Dataset entries
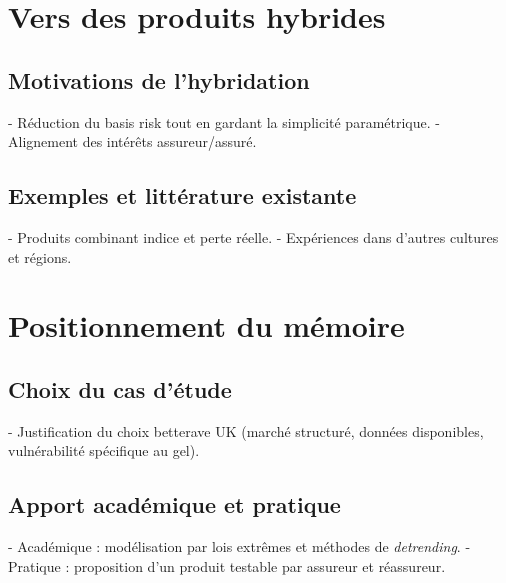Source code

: \documentclass[11pt,a4paper,openright,twoside]{report}
\begin{document}
\section{Vers des produits hybrides}
\subsection{Motivations de l’hybridation}
- Réduction du basis risk tout en gardant la simplicité paramétrique.  
- Alignement des intérêts assureur/assuré.  

\subsection{Exemples et littérature existante}
- Produits combinant indice et perte réelle.  
- Expériences dans d’autres cultures et régions.  

\section{Positionnement du mémoire}
\subsection{Choix du cas d’étude}
- Justification du choix betterave UK (marché structuré, données disponibles, vulnérabilité spécifique au gel).  

\subsection{Apport académique et pratique}
- Académique : modélisation par lois extrêmes et méthodes de \textit{detrending}.  
- Pratique : proposition d’un produit testable par assureur et réassureur.  


\clearpage
{}


\end{document}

▸ **Your goal**
Look for the string "assureur" in the data above and return every line that has it.

▸ **Task response**
- Alignement des intérêts assureur/assuré.  
- Pratique : proposition d’un produit testable par assureur et réassureur.  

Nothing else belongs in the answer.